TAREFA A REALIZAR -> Prossiga a crônica sobre o episódio com o mendigo em frente ao shopping, começando logo após a última frase apresentada.

TRECHO FORNECIDO ->
○ ○ ○ ○ ○
Cada uma que me acontece (*)
Quando a gente imagina que nada mais nos espanta e tem a impressão de que nada mais irá nos surpreender na vida, um episódio especial e inusitado vem e nos arranca o chão. Antes de relatar o que me desnorteou, no início do mês, preciso informar-lhes que não sou preconceituosa, nem racista e respeito todas as diversidades, sejam econômicas, sexuais, raciais e de outros ais. Já que estou sendo totalmente sincera com vocês, devo admitir publicamente que sou muito radical e fanática na vida política. De resto, acho que sou perfeitamente normal, se é que isto é possível e até que provem o contrário.
Dentro da minha suposta normalidade, num dia como outro qualquer, ou melhor, absolutamente tranquilo para uma tarde de sábado, em Porto Alegre, numa rua exageradamente movimentada, na frente de um shopping da cidade, fui ultrajada, ofendida, xingada por um mendigo (perdão, não conheço outro termo que se encaixe aqui e seja politicamente correto). Nunca ouvi, juro por tudo que é mais sagrado, tanta maldição junta saindo da boca de uma única pessoa. Nem eu pensava que existia tanta palavra de desaforo na Língua Portuguesa. E menos ainda que um morador de rua conhecesse amplo vocabulário.
Tudo porque eu desci correndo do táxi que iria prosseguir o trajeto e deixar a minha mãe na sua casa, depois de um almoço patrocinado por ela, e fiz menção de entrar no shopping que anunciava uma mega liquidação. Interpelada pelo cidadão da rua, que não aparentava motivo visível para não trabalhar e ter que mendigar, exceto a crise econômica e blá, blá, blá, cometi o crime de não ter um trocado disponível para contribuir com o mendigo. E educadamente dizer a ele que não tinha dinheiro. Porque poderia, como fazem muitos, deixá-lo falando sozinho com a mão estendida.
○ ○ ○ ○ ○
LISTA DE ENTRADAS ->

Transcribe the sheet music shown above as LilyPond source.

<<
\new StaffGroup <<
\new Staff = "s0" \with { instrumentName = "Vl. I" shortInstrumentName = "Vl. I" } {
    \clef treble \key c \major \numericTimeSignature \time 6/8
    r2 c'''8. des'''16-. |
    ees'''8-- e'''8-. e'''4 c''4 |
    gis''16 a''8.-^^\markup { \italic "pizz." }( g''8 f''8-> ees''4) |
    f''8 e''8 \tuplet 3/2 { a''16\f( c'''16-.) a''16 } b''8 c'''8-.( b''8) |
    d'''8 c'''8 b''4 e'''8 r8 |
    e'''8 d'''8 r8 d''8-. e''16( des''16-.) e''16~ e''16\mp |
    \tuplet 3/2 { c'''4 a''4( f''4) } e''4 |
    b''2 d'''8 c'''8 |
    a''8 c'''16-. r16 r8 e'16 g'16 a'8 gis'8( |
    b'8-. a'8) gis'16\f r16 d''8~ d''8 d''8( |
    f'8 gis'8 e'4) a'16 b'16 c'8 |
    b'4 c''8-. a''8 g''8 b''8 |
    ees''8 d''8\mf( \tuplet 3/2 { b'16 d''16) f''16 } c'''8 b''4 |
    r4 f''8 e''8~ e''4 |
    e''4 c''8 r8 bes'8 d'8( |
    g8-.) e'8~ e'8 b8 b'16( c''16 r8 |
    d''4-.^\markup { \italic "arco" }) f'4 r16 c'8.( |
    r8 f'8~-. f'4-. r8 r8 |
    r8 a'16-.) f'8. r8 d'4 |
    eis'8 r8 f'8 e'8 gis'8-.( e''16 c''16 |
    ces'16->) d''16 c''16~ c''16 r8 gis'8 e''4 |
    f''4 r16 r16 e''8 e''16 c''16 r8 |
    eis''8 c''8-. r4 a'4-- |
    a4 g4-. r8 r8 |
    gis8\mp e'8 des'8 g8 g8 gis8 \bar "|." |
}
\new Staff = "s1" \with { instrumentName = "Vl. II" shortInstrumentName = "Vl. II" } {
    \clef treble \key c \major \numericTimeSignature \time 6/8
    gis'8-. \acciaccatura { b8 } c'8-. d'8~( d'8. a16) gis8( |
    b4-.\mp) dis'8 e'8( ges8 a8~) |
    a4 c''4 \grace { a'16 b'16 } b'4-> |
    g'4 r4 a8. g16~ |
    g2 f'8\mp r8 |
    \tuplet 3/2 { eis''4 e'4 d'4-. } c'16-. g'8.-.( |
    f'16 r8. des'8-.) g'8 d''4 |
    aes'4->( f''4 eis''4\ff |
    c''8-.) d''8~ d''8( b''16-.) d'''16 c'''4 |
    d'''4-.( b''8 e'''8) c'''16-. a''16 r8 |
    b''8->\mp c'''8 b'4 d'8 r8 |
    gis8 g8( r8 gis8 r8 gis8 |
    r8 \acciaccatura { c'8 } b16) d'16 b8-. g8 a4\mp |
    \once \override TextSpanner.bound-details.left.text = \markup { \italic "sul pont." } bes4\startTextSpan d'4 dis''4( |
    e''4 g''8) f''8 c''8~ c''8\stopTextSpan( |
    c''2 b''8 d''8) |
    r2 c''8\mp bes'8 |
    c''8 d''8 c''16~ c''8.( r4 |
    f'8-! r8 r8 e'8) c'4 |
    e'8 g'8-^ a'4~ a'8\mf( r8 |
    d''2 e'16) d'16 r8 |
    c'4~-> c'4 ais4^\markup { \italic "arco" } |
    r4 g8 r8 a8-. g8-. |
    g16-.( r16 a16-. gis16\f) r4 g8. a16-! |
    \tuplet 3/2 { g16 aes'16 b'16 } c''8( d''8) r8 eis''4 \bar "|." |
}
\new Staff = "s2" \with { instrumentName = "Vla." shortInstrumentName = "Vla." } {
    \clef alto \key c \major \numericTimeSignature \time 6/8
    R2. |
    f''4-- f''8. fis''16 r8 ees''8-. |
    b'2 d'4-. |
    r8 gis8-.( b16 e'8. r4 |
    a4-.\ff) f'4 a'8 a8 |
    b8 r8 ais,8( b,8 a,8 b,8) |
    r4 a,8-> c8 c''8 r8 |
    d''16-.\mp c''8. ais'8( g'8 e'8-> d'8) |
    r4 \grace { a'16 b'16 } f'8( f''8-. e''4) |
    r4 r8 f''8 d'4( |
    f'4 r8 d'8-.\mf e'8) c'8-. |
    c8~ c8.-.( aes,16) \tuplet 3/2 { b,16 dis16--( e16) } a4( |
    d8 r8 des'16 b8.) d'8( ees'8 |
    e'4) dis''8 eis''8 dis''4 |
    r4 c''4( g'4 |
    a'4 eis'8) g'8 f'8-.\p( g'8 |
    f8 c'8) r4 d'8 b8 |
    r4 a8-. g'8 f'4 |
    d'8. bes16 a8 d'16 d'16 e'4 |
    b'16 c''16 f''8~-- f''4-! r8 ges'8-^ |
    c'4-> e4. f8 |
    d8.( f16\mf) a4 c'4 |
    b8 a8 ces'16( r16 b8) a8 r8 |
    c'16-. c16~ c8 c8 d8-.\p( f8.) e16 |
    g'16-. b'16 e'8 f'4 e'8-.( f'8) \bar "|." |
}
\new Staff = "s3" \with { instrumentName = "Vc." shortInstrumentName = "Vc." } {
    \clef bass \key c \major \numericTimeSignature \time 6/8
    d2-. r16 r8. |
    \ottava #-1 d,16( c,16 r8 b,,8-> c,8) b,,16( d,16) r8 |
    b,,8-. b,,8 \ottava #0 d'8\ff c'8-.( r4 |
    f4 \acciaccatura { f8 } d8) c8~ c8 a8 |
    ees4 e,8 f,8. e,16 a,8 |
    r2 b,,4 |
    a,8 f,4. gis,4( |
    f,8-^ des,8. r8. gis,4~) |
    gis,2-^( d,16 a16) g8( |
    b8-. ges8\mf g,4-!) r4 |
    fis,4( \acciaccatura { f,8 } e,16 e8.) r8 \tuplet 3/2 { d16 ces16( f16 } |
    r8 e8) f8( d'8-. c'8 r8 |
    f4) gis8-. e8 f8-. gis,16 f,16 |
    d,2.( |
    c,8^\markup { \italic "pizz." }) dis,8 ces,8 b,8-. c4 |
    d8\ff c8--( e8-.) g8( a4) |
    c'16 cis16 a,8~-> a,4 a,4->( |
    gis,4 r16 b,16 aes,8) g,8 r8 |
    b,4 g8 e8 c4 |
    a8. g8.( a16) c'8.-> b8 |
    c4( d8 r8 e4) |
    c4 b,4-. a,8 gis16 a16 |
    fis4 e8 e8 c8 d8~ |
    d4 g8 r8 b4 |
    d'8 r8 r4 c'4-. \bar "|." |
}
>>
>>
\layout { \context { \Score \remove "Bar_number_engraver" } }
○ ○ ○ ○ ○
RESULTADO DA TAREFA ->
Dizer que não tinha dinheiro para dar aos outros e direcionar os meus passos para o shopping foi o erro. O morador de rua passou a me destratar com palavras de baixo calão, ofender toda a minha geração de antepassados desta encarnação e das outras, jogar uma maldição para que eu nunca tenha dinheiro. E, contrariado com a minha declarada intenção de entrar no shopping, apesar da inconformidade dele, passou a gritar para todos ouvirem: “o que vai fazer então no shopping, se é pobre, se não tem dinheiro, se não pode me dar uma esmola”?
Dentro do shopping, mais calma e livre do assédio raivoso do cidadão, raspei no caixa eletrônico do banco o resto do crédito do cheque especial, quase estourando o limite, e comprei poucos itens alimentares para sobreviver no supermercado, controlada pelo saldo do cartão e pelo medo da possível figura do mendigo na saída do estabelecimento. Após os xingamentos do homem na rua, por dias carreguei a culpa de não ter algum dinheiro a ser raspado no banco para dividir, o ônus de ter rendimentos mensais fixos, a marca de empregada na carteira de trabalho.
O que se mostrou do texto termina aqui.